Aim of the task –
Could you repeat all of the entries below, character for character?

Records to use –

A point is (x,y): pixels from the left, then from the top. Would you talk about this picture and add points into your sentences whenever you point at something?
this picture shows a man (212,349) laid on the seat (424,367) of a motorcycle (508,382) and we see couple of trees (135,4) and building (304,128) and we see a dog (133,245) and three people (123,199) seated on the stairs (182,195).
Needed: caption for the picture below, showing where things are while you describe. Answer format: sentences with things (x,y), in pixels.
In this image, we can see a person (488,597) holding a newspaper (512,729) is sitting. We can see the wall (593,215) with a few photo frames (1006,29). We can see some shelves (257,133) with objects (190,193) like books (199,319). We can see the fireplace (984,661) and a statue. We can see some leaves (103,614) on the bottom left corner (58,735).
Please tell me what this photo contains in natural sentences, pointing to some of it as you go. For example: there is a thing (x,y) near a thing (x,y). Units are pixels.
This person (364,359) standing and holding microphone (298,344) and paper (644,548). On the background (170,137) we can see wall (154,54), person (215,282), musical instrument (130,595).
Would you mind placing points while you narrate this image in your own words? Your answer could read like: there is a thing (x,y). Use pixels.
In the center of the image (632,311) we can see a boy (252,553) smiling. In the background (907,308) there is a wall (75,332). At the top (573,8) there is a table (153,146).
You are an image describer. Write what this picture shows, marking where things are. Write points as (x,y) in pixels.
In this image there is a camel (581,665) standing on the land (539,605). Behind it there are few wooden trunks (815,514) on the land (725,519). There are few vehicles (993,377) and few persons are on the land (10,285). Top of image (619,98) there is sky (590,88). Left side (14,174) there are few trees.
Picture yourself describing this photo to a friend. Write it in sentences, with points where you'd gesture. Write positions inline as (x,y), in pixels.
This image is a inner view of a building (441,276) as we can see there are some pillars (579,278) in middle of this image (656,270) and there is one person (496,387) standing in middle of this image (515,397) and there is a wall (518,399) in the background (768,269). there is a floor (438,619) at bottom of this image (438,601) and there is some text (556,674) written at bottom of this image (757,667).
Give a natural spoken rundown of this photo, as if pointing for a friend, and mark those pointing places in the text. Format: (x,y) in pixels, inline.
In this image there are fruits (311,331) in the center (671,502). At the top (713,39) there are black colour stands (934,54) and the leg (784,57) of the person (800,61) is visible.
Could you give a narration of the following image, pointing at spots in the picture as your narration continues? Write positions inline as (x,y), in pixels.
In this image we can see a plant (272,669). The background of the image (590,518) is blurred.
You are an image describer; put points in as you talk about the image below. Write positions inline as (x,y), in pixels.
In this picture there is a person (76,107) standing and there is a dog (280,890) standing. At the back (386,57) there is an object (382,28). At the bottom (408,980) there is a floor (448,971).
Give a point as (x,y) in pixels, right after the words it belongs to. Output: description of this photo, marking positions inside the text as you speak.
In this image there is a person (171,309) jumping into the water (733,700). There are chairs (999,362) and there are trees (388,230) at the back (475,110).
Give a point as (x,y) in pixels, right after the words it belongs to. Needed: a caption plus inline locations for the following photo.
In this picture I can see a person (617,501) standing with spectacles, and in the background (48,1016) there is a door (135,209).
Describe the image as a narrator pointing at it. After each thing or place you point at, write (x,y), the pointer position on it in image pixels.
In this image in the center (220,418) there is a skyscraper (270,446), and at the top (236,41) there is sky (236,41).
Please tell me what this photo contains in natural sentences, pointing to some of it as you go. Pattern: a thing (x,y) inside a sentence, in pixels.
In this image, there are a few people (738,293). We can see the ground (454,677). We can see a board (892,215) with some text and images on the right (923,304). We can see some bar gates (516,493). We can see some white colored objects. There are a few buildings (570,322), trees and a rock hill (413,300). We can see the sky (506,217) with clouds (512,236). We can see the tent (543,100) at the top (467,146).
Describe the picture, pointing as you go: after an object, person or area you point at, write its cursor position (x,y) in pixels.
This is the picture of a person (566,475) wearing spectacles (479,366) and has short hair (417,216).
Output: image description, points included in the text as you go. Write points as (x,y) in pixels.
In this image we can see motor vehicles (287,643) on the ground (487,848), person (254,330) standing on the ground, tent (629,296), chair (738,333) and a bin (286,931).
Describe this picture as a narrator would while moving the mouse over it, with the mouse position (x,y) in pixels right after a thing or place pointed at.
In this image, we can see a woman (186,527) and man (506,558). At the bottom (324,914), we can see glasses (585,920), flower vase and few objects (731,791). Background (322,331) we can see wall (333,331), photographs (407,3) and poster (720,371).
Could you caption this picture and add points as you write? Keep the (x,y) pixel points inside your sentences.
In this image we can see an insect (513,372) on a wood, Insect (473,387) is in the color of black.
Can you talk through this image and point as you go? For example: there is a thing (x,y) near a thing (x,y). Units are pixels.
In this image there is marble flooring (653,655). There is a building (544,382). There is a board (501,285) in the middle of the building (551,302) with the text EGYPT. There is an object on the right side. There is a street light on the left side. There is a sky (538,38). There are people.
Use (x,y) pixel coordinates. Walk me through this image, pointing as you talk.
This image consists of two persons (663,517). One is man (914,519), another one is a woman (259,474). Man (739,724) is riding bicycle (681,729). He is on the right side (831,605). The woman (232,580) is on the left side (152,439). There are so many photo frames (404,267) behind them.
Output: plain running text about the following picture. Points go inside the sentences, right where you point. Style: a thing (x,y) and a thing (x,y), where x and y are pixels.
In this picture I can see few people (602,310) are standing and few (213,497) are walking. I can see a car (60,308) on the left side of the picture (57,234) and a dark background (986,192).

Response for this exercise –
A point is (x,y): pixels from the left, then from the top. Would you talk about this picture and add points into your sentences whenever you point at something?
this picture shows a man (212,349) laid on the seat (424,367) of a motorcycle (508,382) and we see couple of trees (135,4) and building (304,128) and we see a dog (133,245) and three people (123,199) seated on the stairs (182,195).
Needed: caption for the picture below, showing where things are while you describe. Answer format: sentences with things (x,y), in pixels.
In this image, we can see a person (488,597) holding a newspaper (512,729) is sitting. We can see the wall (593,215) with a few photo frames (1006,29). We can see some shelves (257,133) with objects (190,193) like books (199,319). We can see the fireplace (984,661) and a statue. We can see some leaves (103,614) on the bottom left corner (58,735).
Please tell me what this photo contains in natural sentences, pointing to some of it as you go. For example: there is a thing (x,y) near a thing (x,y). Units are pixels.
This person (364,359) standing and holding microphone (298,344) and paper (644,548). On the background (170,137) we can see wall (154,54), person (215,282), musical instrument (130,595).
Would you mind placing points while you narrate this image in your own words? Your answer could read like: there is a thing (x,y). Use pixels.
In the center of the image (632,311) we can see a boy (252,553) smiling. In the background (907,308) there is a wall (75,332). At the top (573,8) there is a table (153,146).
You are an image describer. Write what this picture shows, marking where things are. Write points as (x,y) in pixels.
In this image there is a camel (581,665) standing on the land (539,605). Behind it there are few wooden trunks (815,514) on the land (725,519). There are few vehicles (993,377) and few persons are on the land (10,285). Top of image (619,98) there is sky (590,88). Left side (14,174) there are few trees.
Picture yourself describing this photo to a friend. Write it in sentences, with points where you'd gesture. Write positions inline as (x,y), in pixels.
This image is a inner view of a building (441,276) as we can see there are some pillars (579,278) in middle of this image (656,270) and there is one person (496,387) standing in middle of this image (515,397) and there is a wall (518,399) in the background (768,269). there is a floor (438,619) at bottom of this image (438,601) and there is some text (556,674) written at bottom of this image (757,667).
Give a natural spoken rundown of this photo, as if pointing for a friend, and mark those pointing places in the text. Format: (x,y) in pixels, inline.
In this image there are fruits (311,331) in the center (671,502). At the top (713,39) there are black colour stands (934,54) and the leg (784,57) of the person (800,61) is visible.
Could you give a narration of the following image, pointing at spots in the picture as your narration continues? Write positions inline as (x,y), in pixels.
In this image we can see a plant (272,669). The background of the image (590,518) is blurred.
You are an image describer; put points in as you talk about the image below. Write positions inline as (x,y), in pixels.
In this picture there is a person (76,107) standing and there is a dog (280,890) standing. At the back (386,57) there is an object (382,28). At the bottom (408,980) there is a floor (448,971).
Give a point as (x,y) in pixels, right after the words it belongs to. Output: description of this photo, marking positions inside the text as you speak.
In this image there is a person (171,309) jumping into the water (733,700). There are chairs (999,362) and there are trees (388,230) at the back (475,110).
Give a point as (x,y) in pixels, right after the words it belongs to. Needed: a caption plus inline locations for the following photo.
In this picture I can see a person (617,501) standing with spectacles, and in the background (48,1016) there is a door (135,209).
Describe the image as a narrator pointing at it. After each thing or place you point at, write (x,y), the pointer position on it in image pixels.
In this image in the center (220,418) there is a skyscraper (270,446), and at the top (236,41) there is sky (236,41).
Please tell me what this photo contains in natural sentences, pointing to some of it as you go. Pattern: a thing (x,y) inside a sentence, in pixels.
In this image, there are a few people (738,293). We can see the ground (454,677). We can see a board (892,215) with some text and images on the right (923,304). We can see some bar gates (516,493). We can see some white colored objects. There are a few buildings (570,322), trees and a rock hill (413,300). We can see the sky (506,217) with clouds (512,236). We can see the tent (543,100) at the top (467,146).
Describe the picture, pointing as you go: after an object, person or area you point at, write its cursor position (x,y) in pixels.
This is the picture of a person (566,475) wearing spectacles (479,366) and has short hair (417,216).
Output: image description, points included in the text as you go. Write points as (x,y) in pixels.
In this image we can see motor vehicles (287,643) on the ground (487,848), person (254,330) standing on the ground, tent (629,296), chair (738,333) and a bin (286,931).
Describe this picture as a narrator would while moving the mouse over it, with the mouse position (x,y) in pixels right after a thing or place pointed at.
In this image, we can see a woman (186,527) and man (506,558). At the bottom (324,914), we can see glasses (585,920), flower vase and few objects (731,791). Background (322,331) we can see wall (333,331), photographs (407,3) and poster (720,371).
Could you caption this picture and add points as you write? Keep the (x,y) pixel points inside your sentences.
In this image we can see an insect (513,372) on a wood, Insect (473,387) is in the color of black.
Can you talk through this image and point as you go? For example: there is a thing (x,y) near a thing (x,y). Units are pixels.
In this image there is marble flooring (653,655). There is a building (544,382). There is a board (501,285) in the middle of the building (551,302) with the text EGYPT. There is an object on the right side. There is a street light on the left side. There is a sky (538,38). There are people.
Use (x,y) pixel coordinates. Walk me through this image, pointing as you talk.
This image consists of two persons (663,517). One is man (914,519), another one is a woman (259,474). Man (739,724) is riding bicycle (681,729). He is on the right side (831,605). The woman (232,580) is on the left side (152,439). There are so many photo frames (404,267) behind them.
Output: plain running text about the following picture. Points go inside the sentences, right where you point. Style: a thing (x,y) and a thing (x,y), where x and y are pixels.
In this picture I can see few people (602,310) are standing and few (213,497) are walking. I can see a car (60,308) on the left side of the picture (57,234) and a dark background (986,192).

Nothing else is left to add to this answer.